The Ninth Circuit today issued an opinion reinstating a lawsuit challenging the voting restrictions for Guam’s plebiscite on political status. Today’s decision reversed District Judge Tydingco-Gatewood’s decision in early 2013 dismissing the lawsuit on standing and ripeness grounds, and sent the case, brought by plaintiff Arnold Davis, who was represented by a Washington-based public interest law firm, the Center for Individual Rights, back to her for further proceedings.
Today’s 2-1 majority decision was by Ninth Circuit Judge, and former Chief Judge, Alex Kozinski. Kozinski wrote that Davis had standing because he alleged that the law governing registration and voting in the plebiscite “provides a benefit to a class of persons that it denies him.” The laws governing the plebiscite only permit those who meet the definition of “Native Inhabitants of Guam” to register and vote in the political status plebiscite, and Davis had alleged in his complaint that the definition of that term racially discriminated because it was designed to advantage a racial group, Chamorros. The Ninth Circuit held that that “alleged denial of equal treatment to Davis is . . . a judicially cognizable injury.”

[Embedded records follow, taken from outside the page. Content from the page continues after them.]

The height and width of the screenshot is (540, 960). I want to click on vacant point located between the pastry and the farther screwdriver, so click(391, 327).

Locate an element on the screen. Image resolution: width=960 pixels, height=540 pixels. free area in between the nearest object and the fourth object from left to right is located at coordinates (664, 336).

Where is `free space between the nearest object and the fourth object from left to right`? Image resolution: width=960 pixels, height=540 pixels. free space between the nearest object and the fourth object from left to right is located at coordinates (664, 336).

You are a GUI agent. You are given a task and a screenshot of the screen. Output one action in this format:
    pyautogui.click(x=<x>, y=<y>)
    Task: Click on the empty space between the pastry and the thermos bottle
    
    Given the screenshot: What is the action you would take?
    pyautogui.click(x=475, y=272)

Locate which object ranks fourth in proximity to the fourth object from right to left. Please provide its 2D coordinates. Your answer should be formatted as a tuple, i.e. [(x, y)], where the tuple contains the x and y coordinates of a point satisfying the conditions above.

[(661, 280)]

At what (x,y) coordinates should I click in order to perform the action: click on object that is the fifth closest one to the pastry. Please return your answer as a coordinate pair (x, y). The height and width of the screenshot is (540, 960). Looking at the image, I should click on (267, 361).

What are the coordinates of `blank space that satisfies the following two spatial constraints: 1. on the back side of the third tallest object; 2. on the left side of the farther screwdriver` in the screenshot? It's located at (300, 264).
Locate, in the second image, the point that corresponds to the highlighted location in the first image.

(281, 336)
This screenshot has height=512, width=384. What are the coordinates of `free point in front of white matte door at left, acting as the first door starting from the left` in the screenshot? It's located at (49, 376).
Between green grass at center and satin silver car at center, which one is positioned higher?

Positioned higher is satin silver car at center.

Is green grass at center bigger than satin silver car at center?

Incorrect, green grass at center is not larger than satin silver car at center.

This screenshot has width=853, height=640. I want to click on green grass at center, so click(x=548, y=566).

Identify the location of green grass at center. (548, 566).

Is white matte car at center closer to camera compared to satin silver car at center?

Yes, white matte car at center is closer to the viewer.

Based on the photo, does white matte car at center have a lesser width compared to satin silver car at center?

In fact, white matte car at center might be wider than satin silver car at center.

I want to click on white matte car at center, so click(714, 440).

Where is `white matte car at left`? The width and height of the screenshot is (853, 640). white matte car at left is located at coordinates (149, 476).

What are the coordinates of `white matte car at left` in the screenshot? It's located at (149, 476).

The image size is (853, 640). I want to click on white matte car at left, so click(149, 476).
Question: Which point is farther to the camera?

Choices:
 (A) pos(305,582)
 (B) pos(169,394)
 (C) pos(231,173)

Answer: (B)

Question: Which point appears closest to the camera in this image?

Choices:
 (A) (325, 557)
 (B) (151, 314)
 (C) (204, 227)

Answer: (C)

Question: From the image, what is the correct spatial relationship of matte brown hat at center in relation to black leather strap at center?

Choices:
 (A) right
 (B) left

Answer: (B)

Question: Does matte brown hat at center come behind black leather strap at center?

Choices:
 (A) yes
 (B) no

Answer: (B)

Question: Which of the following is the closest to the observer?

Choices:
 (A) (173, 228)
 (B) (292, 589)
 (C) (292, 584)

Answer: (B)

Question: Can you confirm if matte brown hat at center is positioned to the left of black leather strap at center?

The appeals court also rejected Guam’s argument that the plebiscite would be non-binding and that Davis accordingly lacked standing. It noted that Guam’s Commission on Decolonization was required to transmit the results to the President, Congress, and the United Nations, “thereby taking a public stance in favor of whatever outcome is favored by those voting in the plebiscite.”
Judge Kozinski’s opinion went on to hold that the lawsuit was ripe because Davis alleged that “he is unlawfully denied a right currently enjoyed by others: to help determine whether a plebiscite will be held.” Whether registration is “a right, a privilege, or a duty,” the Court held, “Guam must hew to federal constitutional criteria when determining who is eligible to register.”
Davis was represented by CIR, election law expert and former Justice Department official Christian Adams, and the law firm of Gibson, Dunn & Crutcher LLP. Scott Martin, a partner at Gibson Dunn who argued the case for Davis, said: “We are pleased with the Ninth Circuit’s decision. The Court correctly recognized that Guam’s racially discriminatory plebiscite treats Mr. Davis as an unequal citizen, and therefore that he has standing to challenge the plebiscite’s constitutionality.” Michael Rosman, CIR’s General Counsel, said that Davis was looking forward to returning to the district court to prove that Guam’s restrictions were racial and invalid, and to vindicate the rights of Guam voters. “Guam law uses the same definition for Native Inhabitants of Guam and Native Chamorros. The registry in question was called the Chamorro Registry for years. I don’t think we’ll have much difficulty proving that there was a racial motivation to the restrictions on voting.”
Oral argument on the case was held at a special session of the Ninth Circuit in Hagatna on August 27, 2014, and, in a departure from normal procedure, the Court permitted video and audio recording of the argument.